→ **Work required**
Please repeat the lines of the items from the line with "Křišťálově jasné odpovědi" to the line with "vavrova​@artcrystal​.cz", both included.

→ **Data for the task**

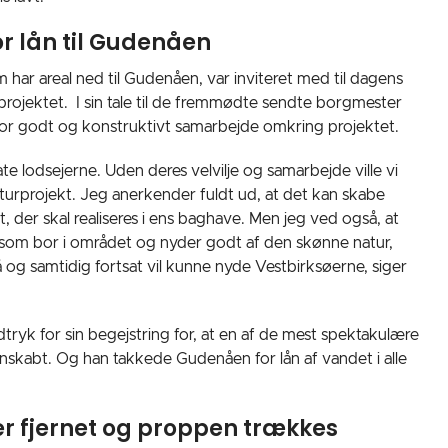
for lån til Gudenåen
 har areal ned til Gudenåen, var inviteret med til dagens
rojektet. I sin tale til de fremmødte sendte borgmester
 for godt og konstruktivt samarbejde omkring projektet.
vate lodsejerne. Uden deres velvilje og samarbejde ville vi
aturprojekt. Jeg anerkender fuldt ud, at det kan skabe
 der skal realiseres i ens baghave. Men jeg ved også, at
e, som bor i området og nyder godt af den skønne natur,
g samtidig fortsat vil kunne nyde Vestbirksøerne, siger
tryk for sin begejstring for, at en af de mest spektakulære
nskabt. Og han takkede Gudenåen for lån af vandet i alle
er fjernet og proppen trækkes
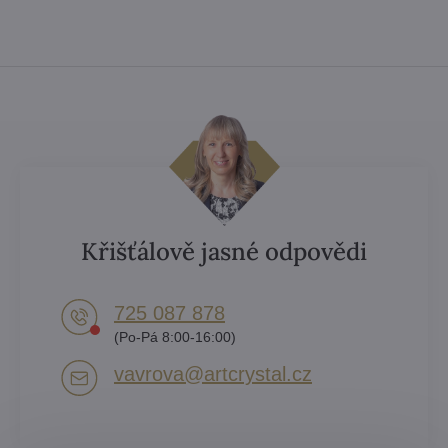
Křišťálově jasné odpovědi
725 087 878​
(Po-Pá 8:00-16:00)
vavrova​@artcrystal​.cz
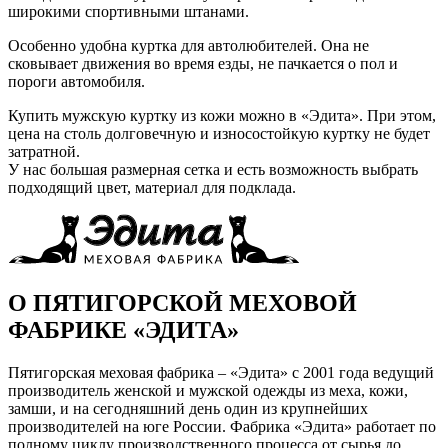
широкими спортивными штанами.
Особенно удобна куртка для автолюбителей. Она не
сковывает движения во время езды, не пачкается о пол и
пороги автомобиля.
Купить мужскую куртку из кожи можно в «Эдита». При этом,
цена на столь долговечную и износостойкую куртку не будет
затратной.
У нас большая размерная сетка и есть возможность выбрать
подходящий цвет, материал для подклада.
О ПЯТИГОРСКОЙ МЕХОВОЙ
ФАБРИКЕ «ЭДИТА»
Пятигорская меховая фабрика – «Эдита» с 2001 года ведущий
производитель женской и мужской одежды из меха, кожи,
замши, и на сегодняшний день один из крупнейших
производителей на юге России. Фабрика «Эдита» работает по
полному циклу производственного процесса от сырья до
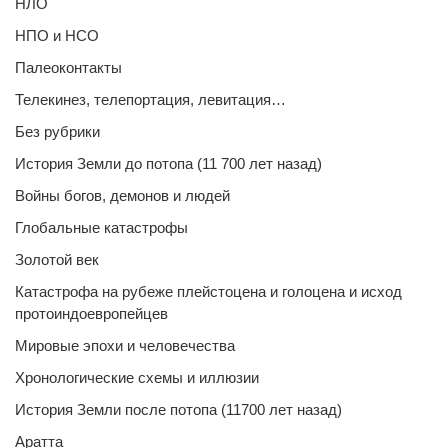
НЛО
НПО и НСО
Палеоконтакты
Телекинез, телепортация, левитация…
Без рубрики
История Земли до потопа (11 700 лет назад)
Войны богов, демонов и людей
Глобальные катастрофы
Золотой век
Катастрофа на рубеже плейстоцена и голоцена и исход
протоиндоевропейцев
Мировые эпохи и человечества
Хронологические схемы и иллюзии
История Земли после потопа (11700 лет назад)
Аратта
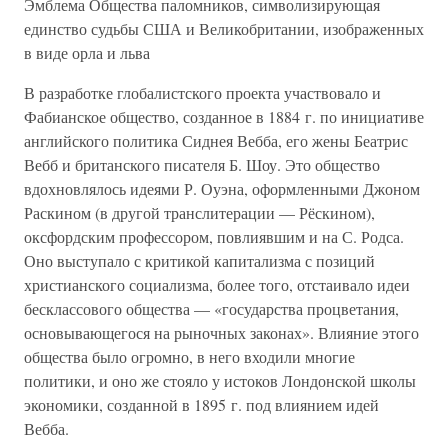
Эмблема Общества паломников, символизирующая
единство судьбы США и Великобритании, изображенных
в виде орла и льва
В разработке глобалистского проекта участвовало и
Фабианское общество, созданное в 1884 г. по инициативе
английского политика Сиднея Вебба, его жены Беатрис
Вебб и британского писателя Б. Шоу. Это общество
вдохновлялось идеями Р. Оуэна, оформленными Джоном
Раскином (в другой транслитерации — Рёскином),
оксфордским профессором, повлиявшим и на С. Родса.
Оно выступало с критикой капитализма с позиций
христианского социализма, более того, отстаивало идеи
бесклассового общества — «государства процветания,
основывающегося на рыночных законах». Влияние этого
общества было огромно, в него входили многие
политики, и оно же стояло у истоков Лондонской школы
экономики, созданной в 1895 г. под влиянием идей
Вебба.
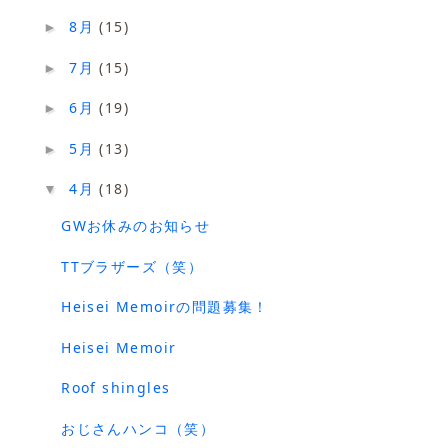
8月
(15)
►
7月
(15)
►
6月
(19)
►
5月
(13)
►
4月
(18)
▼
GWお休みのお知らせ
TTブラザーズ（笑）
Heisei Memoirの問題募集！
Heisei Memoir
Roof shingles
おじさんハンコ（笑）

==

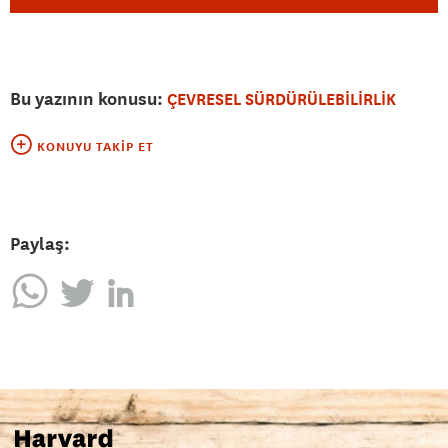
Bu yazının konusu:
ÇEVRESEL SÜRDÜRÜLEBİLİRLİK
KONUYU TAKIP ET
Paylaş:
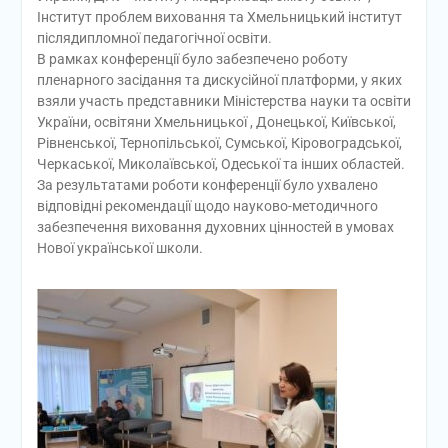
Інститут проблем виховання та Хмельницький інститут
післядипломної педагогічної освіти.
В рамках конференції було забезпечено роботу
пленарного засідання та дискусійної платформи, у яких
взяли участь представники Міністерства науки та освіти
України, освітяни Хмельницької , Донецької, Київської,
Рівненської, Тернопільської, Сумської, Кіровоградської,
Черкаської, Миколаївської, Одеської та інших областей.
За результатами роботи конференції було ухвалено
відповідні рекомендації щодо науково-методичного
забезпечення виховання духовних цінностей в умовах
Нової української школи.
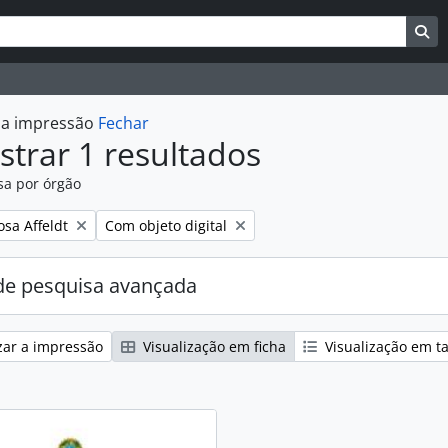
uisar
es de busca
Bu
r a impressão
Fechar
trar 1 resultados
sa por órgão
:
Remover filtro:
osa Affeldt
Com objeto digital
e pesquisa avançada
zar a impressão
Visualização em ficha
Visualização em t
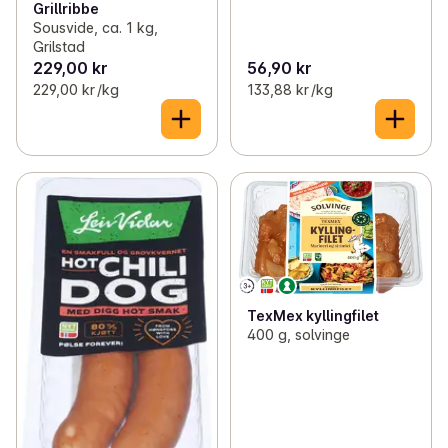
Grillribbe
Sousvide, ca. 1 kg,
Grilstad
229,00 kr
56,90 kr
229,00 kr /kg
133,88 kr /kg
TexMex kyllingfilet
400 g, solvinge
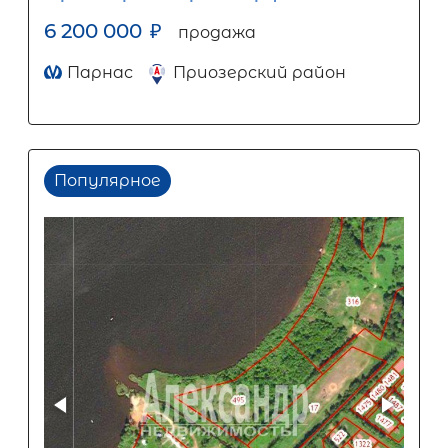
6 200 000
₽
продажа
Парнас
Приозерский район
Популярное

→ **Answer box**
Křišťálově jasné odpovědi
725 087 878​
(Po-Pá 8:00-16:00)
vavrova​@artcrystal​.cz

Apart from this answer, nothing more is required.